Il y a quelque temps de cela, alors que je faisais des emplettes pour ma légendaire soupe minestrone, un monsieur et sa dame m'arrêtent pour me parler d'une vieille chronique sur l'intimidation à l'école. La dame en avait été fort touchée, pour mille raisons.

«Merci, madame, merci, on fait ce qu'on peut... Et vous, monsieur, vous faites quoi?

- Flic. À la SQ.»

Il n'avait pas l'air d'un policier - je veux dire qu'il n'avait pas l'air de sortir de chez Moores. Nous avons commencé à parler d'un tas de trucs impliquant le travail de la police, juste là, dans les allées, à côté des saucisses, entre les clients que nous gênions...

J'ai fini par dire au flic, le plus délicatement du monde, que je ne crois pas que l'escouade Marteau épinglera un jour un gros poisson, le genre de poisson qui, une fois pêché, embarrasse la barque du gouvernement, parce que, bon, voyez-vous, je pense que, enfin, comment dire...

Il a complété ma phrase, avec un sourire résigné:

«Parce que la SQ est une police politique.»

Pas de point d'interrogation. Un fait.

Une police politique soft, pas la Stasi, bien sûr. La SQ ne fait pas les sales jobs de l'État. Mais elle ne mord jamais l'État non plus. Une autre forme de protection...

Ce qui m'amène à cette nouvelle publiée hier dans La Presse: un flic anonyme de la Sûreté du Québec a écrit à Fabrice de Pierrebourg pour lui donner la vision non officielle de l'interne sur ces enquêtes lancées contre des filous du triumvirat politique-fric-construction.

Extrait: «La SQ est une excellente organisation policière. Cependant, j'ai le regret de vous apprendre qu'il n'y aura aucun membre du gouvernement actuel qui sera accusé par la SQ ou l'UPAC. Pourquoi? Dans notre système actuel, il n'y a aucune indépendance entre le pouvoir policier et le pouvoir politique et c'est ce dernier qui dicte ses ordres au DG et aux DGA de la Sûreté.»

En quatre phrases, ce flic résume ce que savent tous les journalistes qui parlent à des flics depuis des mois: la Sûreté du Québec n'a jamais embêté le pouvoir, et elle ne l'embêtera jamais.

En quatre phrases, ce flic résume ce qui suinte de l'escouade Marteau, depuis deux ans, hors du cadre rose des communiqués de presse: fouiller dans les banlieues sans conséquence, oui, les boys, allez-y... Mais quand les boys ont des pistes qui remonteraient vers des gens qui pèsent plus lourd politiquement, ouain, ben, les boys, êtes-vous vraiiiiiment sûrs que vos pistes sont sérieuses?

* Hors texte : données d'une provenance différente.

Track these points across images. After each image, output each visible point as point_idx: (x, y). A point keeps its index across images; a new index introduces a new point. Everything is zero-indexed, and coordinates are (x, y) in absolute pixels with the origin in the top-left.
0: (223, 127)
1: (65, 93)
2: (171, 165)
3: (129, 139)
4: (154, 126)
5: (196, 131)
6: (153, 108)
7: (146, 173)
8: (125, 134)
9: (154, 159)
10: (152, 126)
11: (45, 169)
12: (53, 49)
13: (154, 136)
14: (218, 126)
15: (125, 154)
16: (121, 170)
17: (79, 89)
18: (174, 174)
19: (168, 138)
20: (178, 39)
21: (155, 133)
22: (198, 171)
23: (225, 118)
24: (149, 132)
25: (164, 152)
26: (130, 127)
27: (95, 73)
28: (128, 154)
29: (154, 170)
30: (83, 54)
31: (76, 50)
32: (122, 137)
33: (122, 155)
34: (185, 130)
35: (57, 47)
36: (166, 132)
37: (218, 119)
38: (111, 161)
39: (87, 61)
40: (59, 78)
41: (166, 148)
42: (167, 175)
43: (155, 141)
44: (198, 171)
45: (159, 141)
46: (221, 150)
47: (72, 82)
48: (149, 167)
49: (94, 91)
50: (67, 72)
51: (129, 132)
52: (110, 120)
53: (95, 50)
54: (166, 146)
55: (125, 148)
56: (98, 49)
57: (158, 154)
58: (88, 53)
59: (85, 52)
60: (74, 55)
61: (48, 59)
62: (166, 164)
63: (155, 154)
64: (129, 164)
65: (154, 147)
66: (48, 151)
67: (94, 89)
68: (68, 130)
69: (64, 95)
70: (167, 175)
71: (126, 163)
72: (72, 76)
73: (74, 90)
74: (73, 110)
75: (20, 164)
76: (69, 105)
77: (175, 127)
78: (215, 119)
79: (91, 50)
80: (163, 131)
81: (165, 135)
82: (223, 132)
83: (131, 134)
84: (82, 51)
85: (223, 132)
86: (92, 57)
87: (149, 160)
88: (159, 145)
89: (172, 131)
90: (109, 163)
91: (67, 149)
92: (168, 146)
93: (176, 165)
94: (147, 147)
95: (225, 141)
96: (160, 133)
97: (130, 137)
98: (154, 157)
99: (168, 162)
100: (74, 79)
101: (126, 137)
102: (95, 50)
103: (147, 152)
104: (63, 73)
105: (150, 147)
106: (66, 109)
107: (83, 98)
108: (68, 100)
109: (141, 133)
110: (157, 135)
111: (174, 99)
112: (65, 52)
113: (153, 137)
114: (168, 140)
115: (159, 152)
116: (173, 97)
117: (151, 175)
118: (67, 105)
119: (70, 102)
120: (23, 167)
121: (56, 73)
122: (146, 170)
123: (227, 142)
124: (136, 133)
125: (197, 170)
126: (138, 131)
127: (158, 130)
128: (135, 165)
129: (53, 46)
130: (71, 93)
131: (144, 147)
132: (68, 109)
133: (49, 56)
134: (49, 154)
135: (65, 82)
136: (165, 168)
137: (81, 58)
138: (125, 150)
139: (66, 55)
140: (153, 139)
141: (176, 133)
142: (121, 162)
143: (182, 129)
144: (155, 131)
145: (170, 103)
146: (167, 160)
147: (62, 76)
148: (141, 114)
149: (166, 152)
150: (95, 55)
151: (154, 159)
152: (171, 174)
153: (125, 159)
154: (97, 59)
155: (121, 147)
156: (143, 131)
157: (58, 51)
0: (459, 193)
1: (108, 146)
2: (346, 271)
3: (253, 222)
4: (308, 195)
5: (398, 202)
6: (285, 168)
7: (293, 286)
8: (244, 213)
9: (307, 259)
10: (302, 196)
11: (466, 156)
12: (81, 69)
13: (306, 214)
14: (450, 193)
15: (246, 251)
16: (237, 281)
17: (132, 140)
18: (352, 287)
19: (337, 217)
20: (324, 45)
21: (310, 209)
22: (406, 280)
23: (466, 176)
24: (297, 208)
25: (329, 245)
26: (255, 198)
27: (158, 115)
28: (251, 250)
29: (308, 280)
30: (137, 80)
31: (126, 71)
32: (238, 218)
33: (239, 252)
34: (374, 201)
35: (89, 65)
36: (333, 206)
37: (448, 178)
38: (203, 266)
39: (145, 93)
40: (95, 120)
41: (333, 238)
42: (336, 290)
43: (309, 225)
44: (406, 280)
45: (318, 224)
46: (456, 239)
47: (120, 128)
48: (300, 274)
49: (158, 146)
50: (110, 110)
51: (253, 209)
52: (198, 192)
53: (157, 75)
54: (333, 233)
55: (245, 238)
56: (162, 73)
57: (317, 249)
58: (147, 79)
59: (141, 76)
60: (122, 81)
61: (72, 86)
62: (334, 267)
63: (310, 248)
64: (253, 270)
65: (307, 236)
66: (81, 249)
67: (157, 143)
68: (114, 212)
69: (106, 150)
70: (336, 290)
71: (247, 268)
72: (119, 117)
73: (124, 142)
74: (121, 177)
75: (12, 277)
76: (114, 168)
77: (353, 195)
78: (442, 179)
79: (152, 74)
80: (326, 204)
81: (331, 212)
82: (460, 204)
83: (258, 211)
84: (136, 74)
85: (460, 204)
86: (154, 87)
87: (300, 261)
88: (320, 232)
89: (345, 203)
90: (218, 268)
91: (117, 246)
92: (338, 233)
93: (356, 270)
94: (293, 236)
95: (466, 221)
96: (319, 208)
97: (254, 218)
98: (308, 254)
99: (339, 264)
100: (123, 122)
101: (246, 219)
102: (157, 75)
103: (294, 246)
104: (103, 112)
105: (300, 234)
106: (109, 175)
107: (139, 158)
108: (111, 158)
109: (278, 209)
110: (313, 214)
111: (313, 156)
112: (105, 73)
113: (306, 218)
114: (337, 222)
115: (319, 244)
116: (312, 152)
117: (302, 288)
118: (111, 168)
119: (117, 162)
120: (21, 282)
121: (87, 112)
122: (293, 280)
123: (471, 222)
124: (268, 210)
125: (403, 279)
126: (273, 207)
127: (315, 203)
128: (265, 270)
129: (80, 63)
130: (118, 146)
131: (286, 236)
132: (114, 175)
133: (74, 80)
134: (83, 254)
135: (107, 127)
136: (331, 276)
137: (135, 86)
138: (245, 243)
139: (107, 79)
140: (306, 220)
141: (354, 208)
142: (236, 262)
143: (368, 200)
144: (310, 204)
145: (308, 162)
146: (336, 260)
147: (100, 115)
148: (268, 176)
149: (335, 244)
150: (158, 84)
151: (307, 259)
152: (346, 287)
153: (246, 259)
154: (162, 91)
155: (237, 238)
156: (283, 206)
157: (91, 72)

Bien sûr, le porte-parole de la SQ, en lisant ces lignes, va faire la danse du bacon, va s'insurger, déchirer sa chemise, jurer ses grands dieux que «personne n'est à l'abri d'une enquête policière»...

Le hic, c'est que l'histoire des 25, 30 dernières années nous montre le contraire. La Sûreté du Québec ne coffre pas de politiciens, de hauts fonctionnaires ou d'organisateurs politiques de calibre.

De deux choses l'une: ou notre classe politique est exceptionnellement propre et intègre, ou notre police est exceptionnellement castrée et incapable de l'inquiéter, cette classe politique.

Mais, bon, répétez après moi le mantra du premier ministre, que répètent ses moutons libéraux: «Il faut laisser la police faire son travail... Il faut laisser la police faire son travail... Il faut laisser la pol...»

J'ai toujours dit que sacraliser les enquêtes de police, dans ces affaires de mafia qui flirte avec le fric du public et la politique, est un écran de fumée: il arrivera quoi, si un accusé plaide coupable?

Il arrivera ceci: la preuve sera scellée. Inaccessible.

Ce n'est pas une enquête de police, mais prenez l'enquête du DGEQ sur les contributions illégales d'Axor, géant du génie d'ici, aux partis politiques. Pour 150 000$ de fric refilé au PLQ (principalement), au PQ et à l'ADQ. Sous des prête-noms, juste ça!

Pourquoi? Comment ça fonctionnait? Qui a demandé quoi à qui, chez Axor? Qui savait, chez les grands patrons d'Axor?

On ne sait pas. Axor a plaidé coupable. Fin du dossier. On ne saura pas.

Avec une commission d'enquête publique, on pourrait mettre les boss et les employés d'Axor dans un box et leur poser des questions. Sous serment. Remonter des pistes. Faire jaillir la lumière, quoi.

Mais une commission d'enquête publique, ça se contrôle salement moins bien qu'une police politique.